▶ [Required work] What is needed is each line of the data below that holds the string "Tastet".

───── Excerpted data ─────

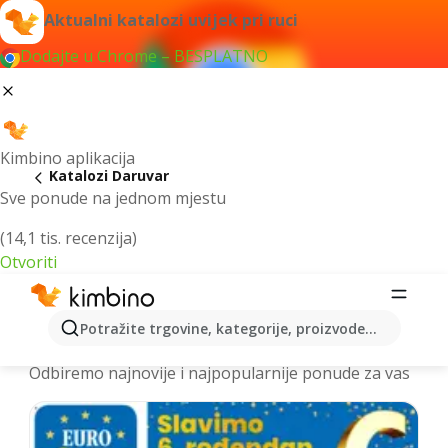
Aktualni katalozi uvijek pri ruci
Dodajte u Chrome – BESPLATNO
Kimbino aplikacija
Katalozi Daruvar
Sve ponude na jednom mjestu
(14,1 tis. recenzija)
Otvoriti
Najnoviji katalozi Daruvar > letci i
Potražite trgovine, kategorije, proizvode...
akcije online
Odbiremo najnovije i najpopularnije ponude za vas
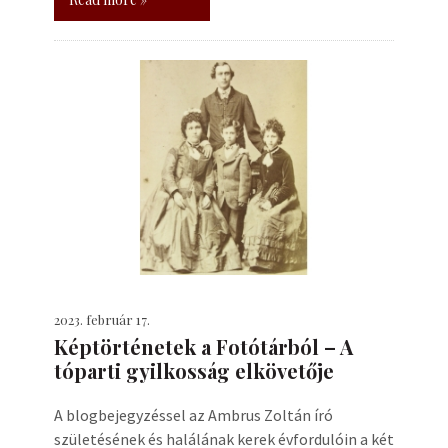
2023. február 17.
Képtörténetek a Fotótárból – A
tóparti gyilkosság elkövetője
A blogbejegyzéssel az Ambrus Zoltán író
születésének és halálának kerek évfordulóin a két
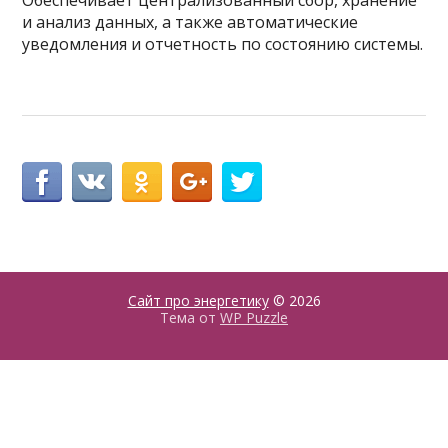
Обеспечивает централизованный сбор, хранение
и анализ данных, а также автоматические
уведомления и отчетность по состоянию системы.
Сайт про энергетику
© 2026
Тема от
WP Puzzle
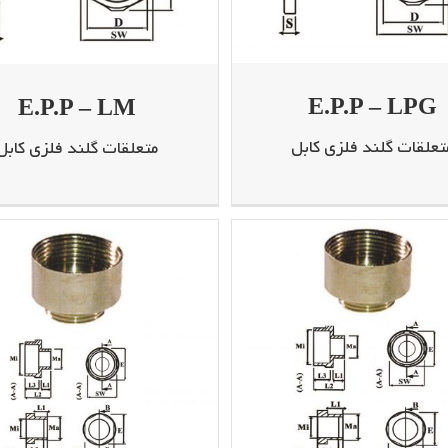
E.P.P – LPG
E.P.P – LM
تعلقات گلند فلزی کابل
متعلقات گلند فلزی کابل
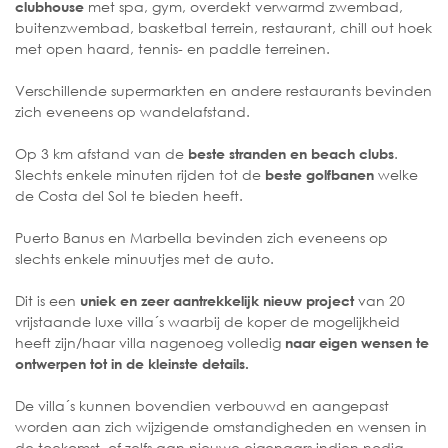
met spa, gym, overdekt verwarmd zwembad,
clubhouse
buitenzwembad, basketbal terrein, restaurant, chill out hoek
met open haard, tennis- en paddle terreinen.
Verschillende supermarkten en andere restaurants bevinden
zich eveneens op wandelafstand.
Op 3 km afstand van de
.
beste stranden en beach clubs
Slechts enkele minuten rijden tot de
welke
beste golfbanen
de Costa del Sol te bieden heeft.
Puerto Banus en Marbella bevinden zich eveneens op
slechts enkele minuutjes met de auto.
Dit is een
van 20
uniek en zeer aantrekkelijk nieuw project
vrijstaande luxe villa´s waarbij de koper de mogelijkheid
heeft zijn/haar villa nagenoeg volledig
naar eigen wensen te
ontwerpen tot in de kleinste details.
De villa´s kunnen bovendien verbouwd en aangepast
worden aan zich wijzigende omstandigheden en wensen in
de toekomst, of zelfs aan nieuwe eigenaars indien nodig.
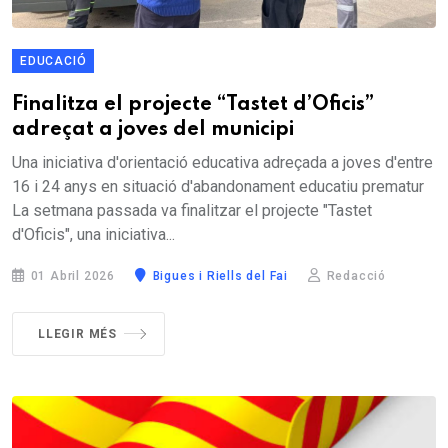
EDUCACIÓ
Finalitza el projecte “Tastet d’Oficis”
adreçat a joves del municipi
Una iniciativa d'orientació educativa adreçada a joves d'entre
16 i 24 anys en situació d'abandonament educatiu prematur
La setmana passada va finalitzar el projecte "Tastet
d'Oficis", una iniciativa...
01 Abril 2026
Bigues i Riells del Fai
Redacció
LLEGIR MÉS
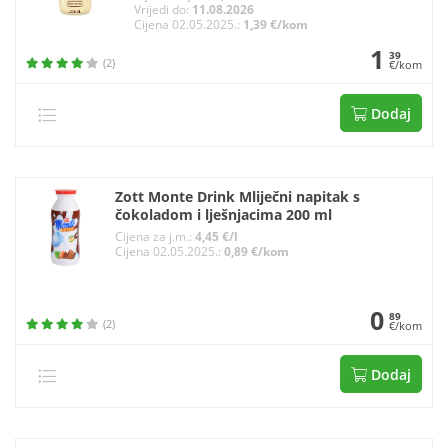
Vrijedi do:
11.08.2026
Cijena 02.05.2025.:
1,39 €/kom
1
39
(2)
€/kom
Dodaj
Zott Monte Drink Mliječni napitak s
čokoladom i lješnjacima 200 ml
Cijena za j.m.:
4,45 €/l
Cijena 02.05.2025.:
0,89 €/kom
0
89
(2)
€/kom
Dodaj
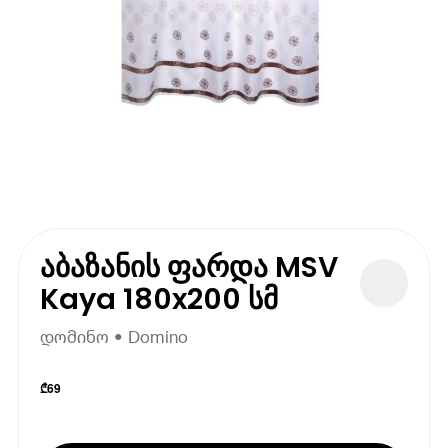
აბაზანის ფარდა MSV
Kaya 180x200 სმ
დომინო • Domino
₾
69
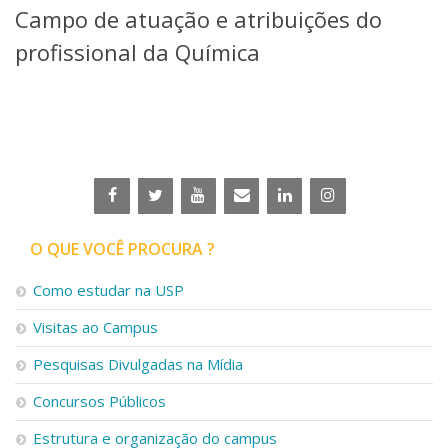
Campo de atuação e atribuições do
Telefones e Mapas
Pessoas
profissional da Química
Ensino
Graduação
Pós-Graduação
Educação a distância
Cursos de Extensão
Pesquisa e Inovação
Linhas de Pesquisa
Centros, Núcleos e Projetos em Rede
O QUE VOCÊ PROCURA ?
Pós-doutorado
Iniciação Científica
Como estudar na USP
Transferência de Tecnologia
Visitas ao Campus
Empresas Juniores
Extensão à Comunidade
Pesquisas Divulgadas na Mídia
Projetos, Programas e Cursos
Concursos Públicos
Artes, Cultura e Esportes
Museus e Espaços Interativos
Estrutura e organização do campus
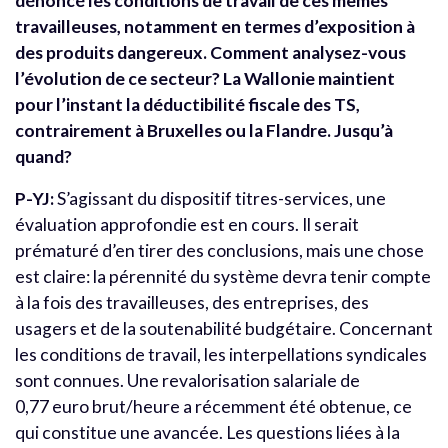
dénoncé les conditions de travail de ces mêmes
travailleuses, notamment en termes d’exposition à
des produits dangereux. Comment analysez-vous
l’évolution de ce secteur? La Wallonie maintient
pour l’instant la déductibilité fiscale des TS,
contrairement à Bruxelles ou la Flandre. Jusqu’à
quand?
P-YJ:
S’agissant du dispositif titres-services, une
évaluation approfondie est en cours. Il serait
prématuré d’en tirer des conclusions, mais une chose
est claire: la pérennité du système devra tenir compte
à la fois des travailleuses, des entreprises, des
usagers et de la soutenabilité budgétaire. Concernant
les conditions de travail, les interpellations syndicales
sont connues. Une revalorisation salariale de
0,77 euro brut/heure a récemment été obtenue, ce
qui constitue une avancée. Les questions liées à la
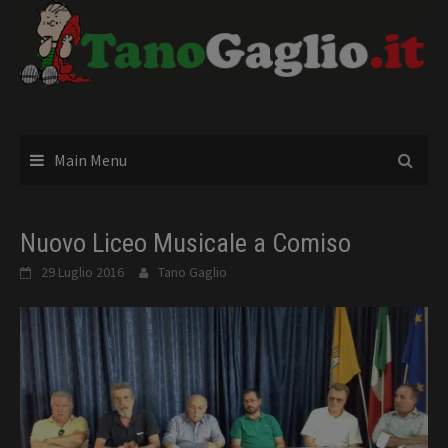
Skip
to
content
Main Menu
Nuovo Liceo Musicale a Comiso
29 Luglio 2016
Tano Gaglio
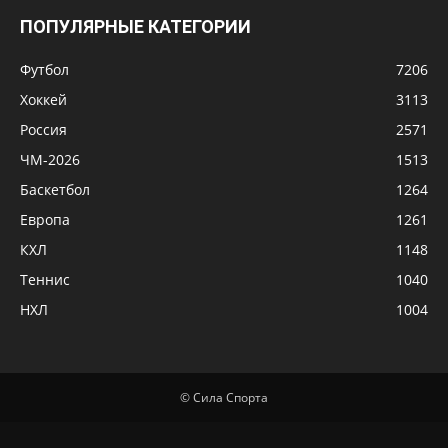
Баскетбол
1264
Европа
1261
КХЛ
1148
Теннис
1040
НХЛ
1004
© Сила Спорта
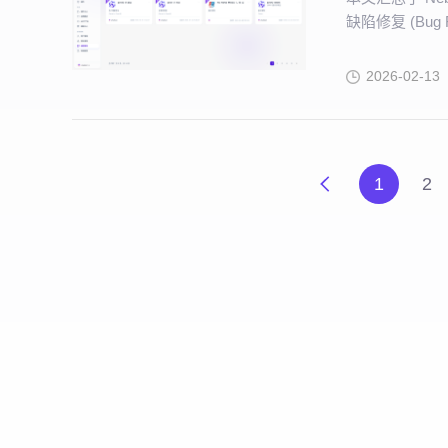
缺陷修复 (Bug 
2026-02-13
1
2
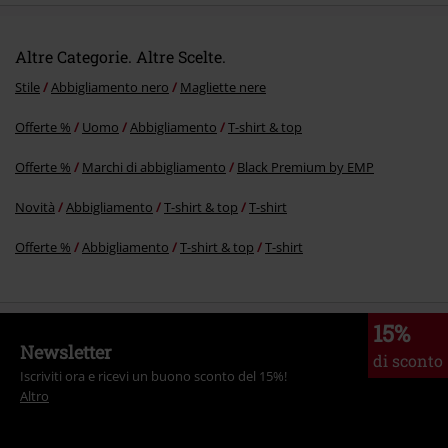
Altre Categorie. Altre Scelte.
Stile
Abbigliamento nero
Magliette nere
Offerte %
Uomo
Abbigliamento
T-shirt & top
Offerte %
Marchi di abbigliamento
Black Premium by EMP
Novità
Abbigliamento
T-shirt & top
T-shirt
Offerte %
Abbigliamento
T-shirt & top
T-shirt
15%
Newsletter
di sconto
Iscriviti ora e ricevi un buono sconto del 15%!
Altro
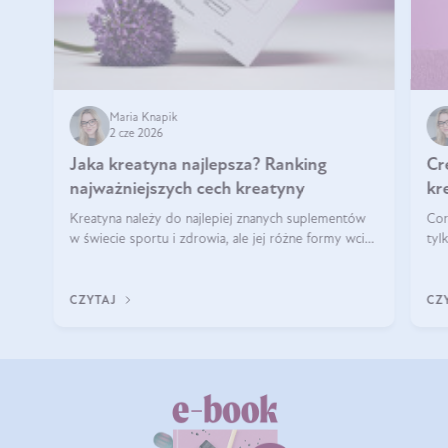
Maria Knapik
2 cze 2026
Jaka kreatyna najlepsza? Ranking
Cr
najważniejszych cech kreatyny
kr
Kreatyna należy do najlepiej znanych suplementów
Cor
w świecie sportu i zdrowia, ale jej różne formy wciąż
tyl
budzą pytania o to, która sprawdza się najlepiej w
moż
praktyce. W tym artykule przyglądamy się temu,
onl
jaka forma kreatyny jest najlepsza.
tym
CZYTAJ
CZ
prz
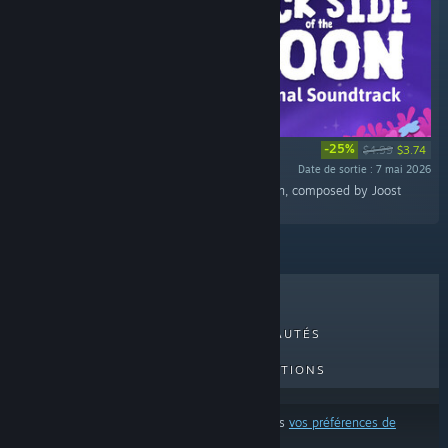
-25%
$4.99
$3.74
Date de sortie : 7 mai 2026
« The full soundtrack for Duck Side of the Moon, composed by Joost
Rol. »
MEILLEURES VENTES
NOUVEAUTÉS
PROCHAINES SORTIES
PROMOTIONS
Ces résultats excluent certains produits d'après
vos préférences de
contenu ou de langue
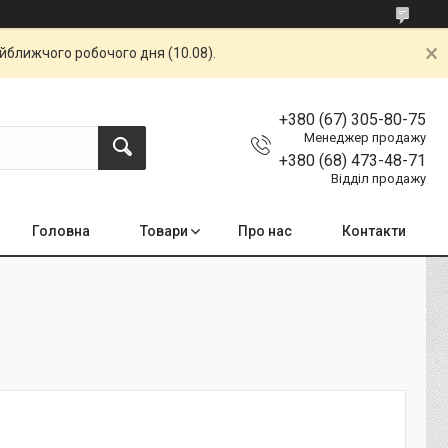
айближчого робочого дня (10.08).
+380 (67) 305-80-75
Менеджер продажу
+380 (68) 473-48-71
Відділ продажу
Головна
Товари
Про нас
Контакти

─────

▶ [Answer below]
Finalitza el projecte “Tastet d’Oficis”
La setmana passada va finalitzar el projecte "Tastet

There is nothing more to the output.